THINGS TO DO:
1. Do these statements agree with the book reviews? Answer yes or no for each and quote the words from the reviews that decide it. (a) The reviewer wanted Castellucci to break the young adult stereotype wide open. (b) Dan's parents let him choose between staying with his aunt Jacq and going with them. (c) Naomi is Dan's aunt.
2. Please quote the book reviews starting at "I really liked" and ending at "write some more!".

EXTRACT PROVIDED:
(begin)
And incidentally, it doesn't hurt if you have a dreamy boy by your side.

I really liked Victoria a lot and I hope that Castellucci returns to this character in the future. She did not break the young adult stereotype wide-open with this book, but I didn't really want her to. What I was hoping is that Boy Proof would be a mainstream novel about characters that dwell outside of the confines of typical teendom. Victoria is not at all who I expected to find in this story, which makes it a solid and unqualified hit for me. Now Cecil Castellucci, go write some more!

 

I couldn't help but think about halfway through 48 Shades of Brown that Nick Earls's book is the perfect primer for teenage girls trying to figure out teenage boys. Dan is so confused about how he is supposed to act and think and so clearly wears his heart on his sleeve that he easily takes his readers along as he tries to figure out just what he should be doing about everything. His parents are living in another country, which is okay because they gave him the choice to stay with his aunt Jacq or go with them, but Dan still finds himself missing his mother on occasion, missing her in a most uncool, unhip kind of way. And there's his aunt's roommate (also his roommate now), Naomi, who is so pretty and so sweet and looks so good sitting on the porch trying not to sweat in the Australian afternoon.
(end)
ENTRIES SUPPLIED:
(begin)
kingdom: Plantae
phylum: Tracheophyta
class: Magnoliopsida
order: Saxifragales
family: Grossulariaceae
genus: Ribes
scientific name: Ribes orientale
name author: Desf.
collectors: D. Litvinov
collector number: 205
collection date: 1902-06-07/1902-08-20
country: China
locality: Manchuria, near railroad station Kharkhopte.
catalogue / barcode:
(end)
(begin)
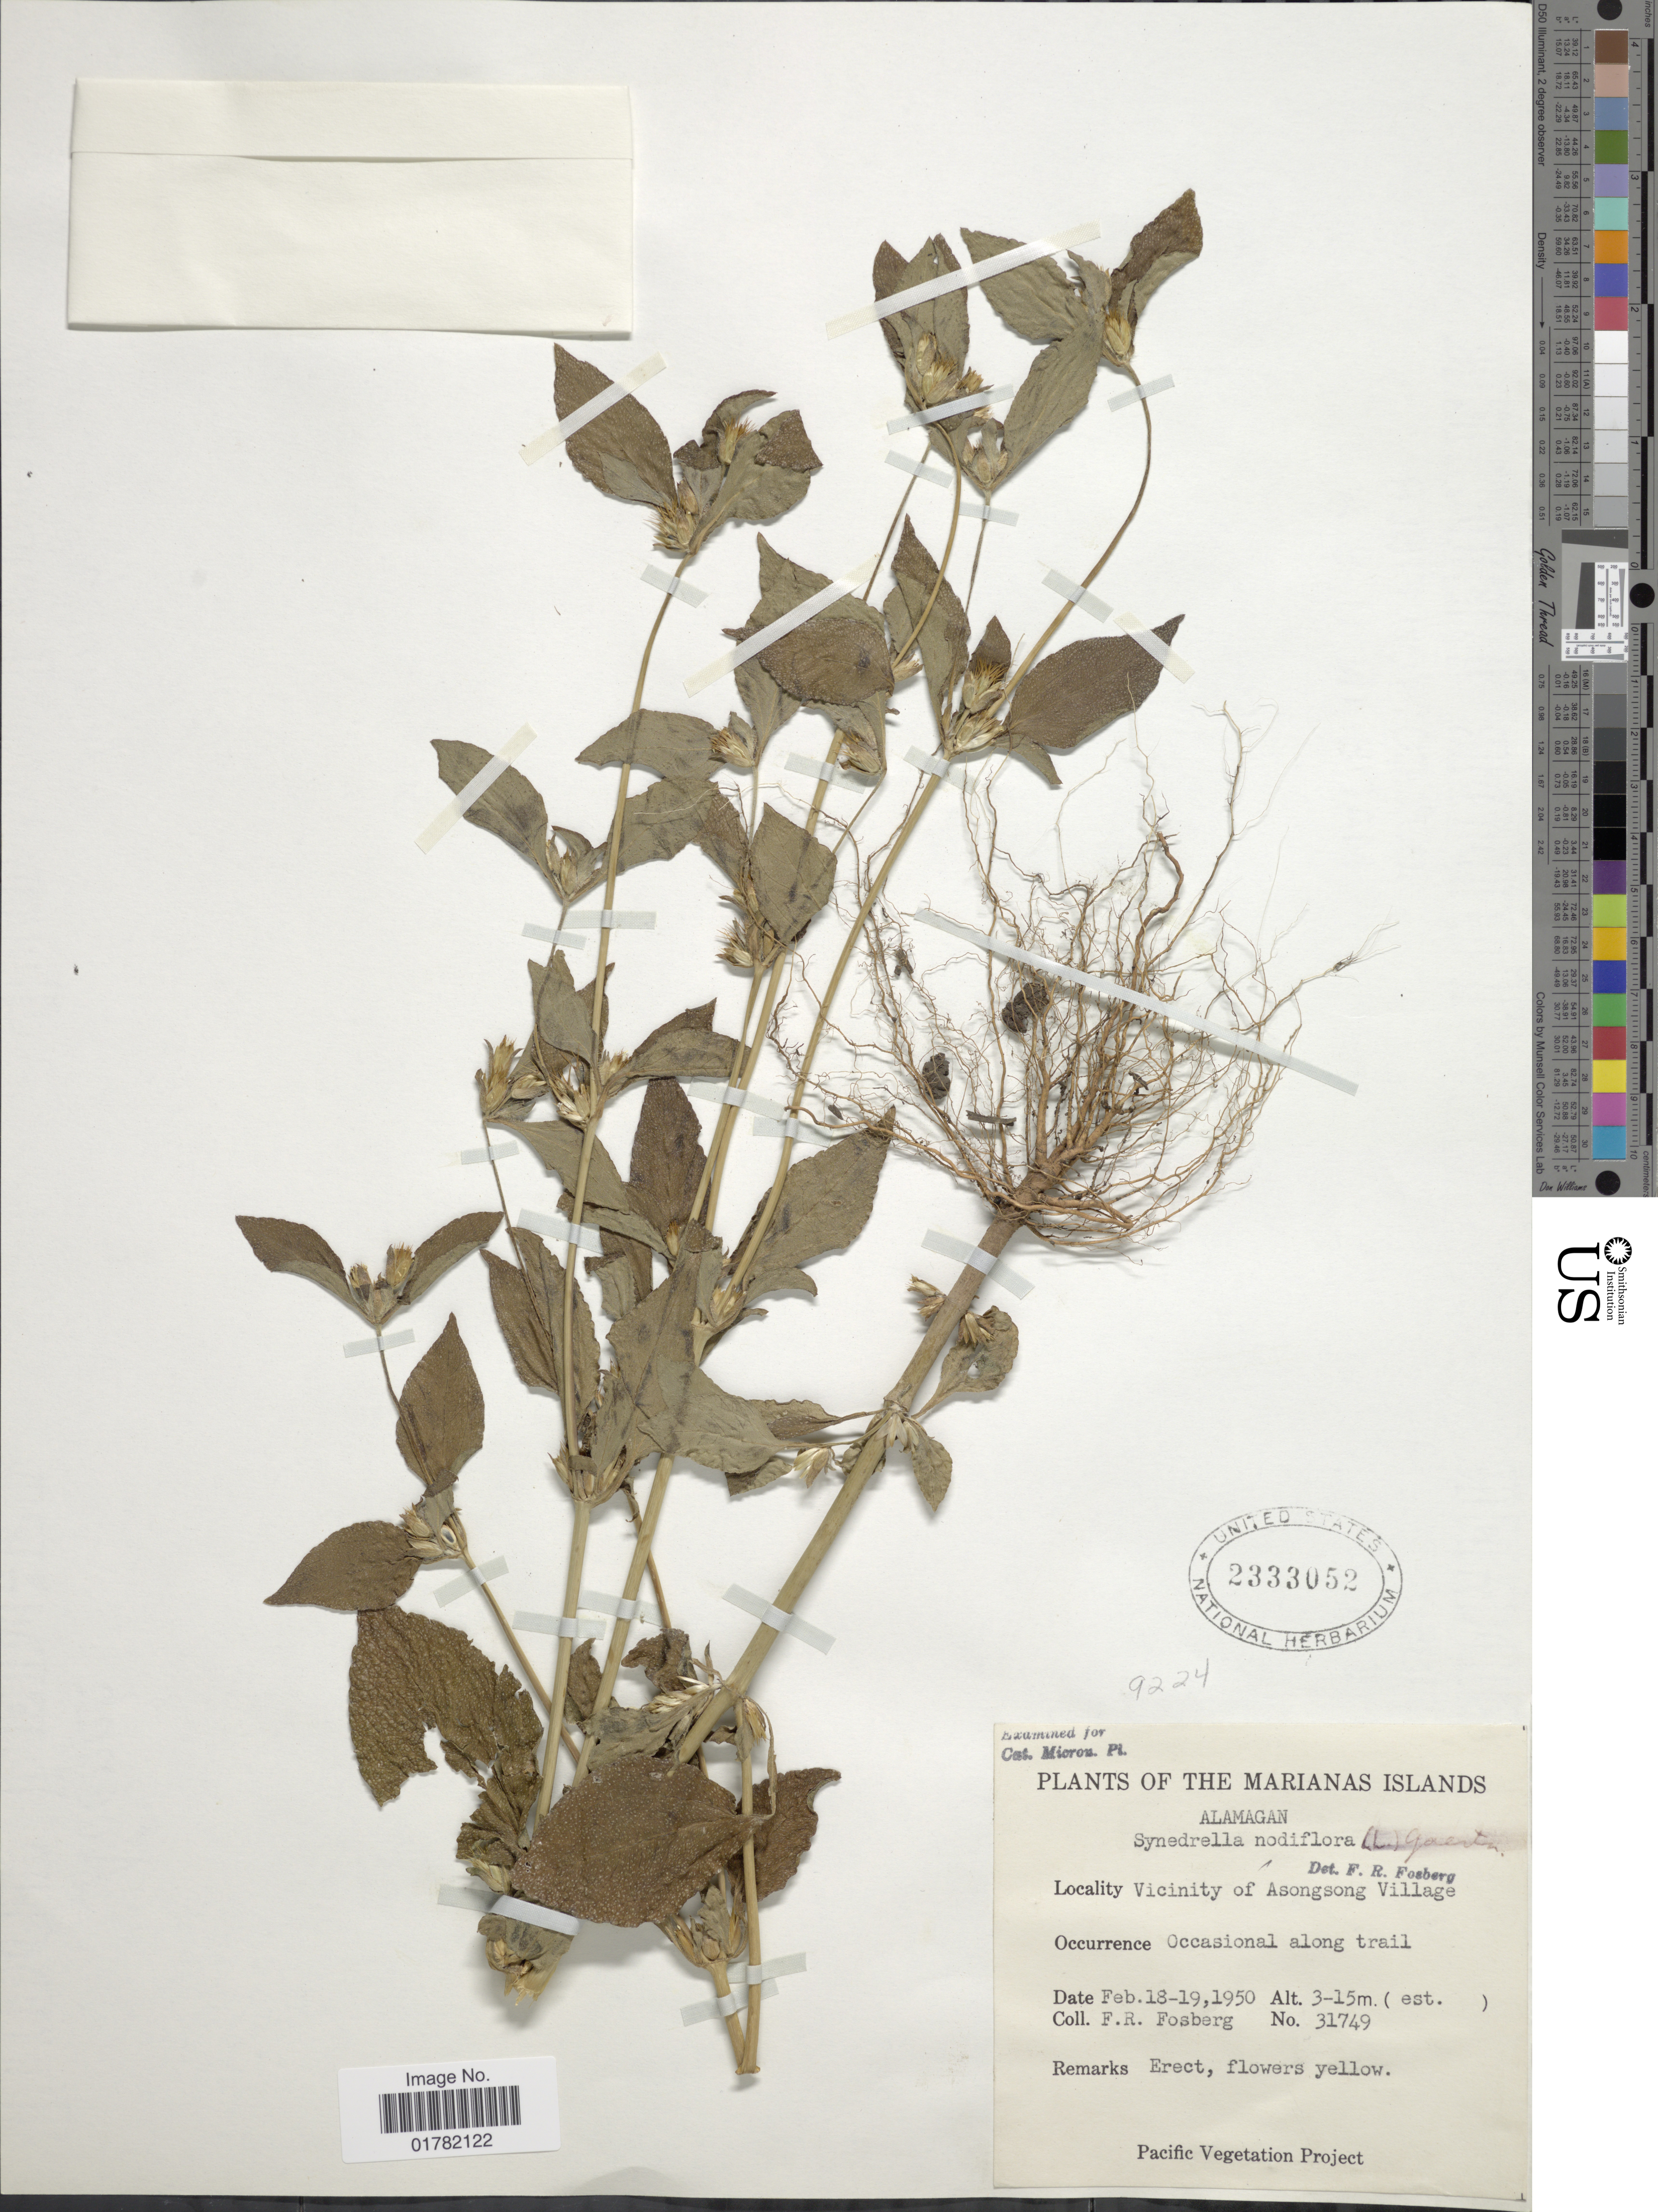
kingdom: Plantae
(end)
EXERCISE RESULTS:
1.
(a) No: "She did not break the young adult stereotype wide-open with this book, but I didn't really want her to."
(b) Yes: "they gave him the choice to stay with his aunt Jacq or go with them"
(c) No: "And there's his aunt's roommate (also his roommate now), Naomi"

2.
I really liked Victoria a lot and I hope that Castellucci returns to this character in the future. She did not break the young adult stereotype wide-open with this book, but I didn't really want her to. What I was hoping is that Boy Proof would be a mainstream novel about characters that dwell outside of the confines of typical teendom. Victoria is not at all who I expected to find in this story, which makes it a solid and unqualified hit for me. Now Cecil Castellucci, go write some more!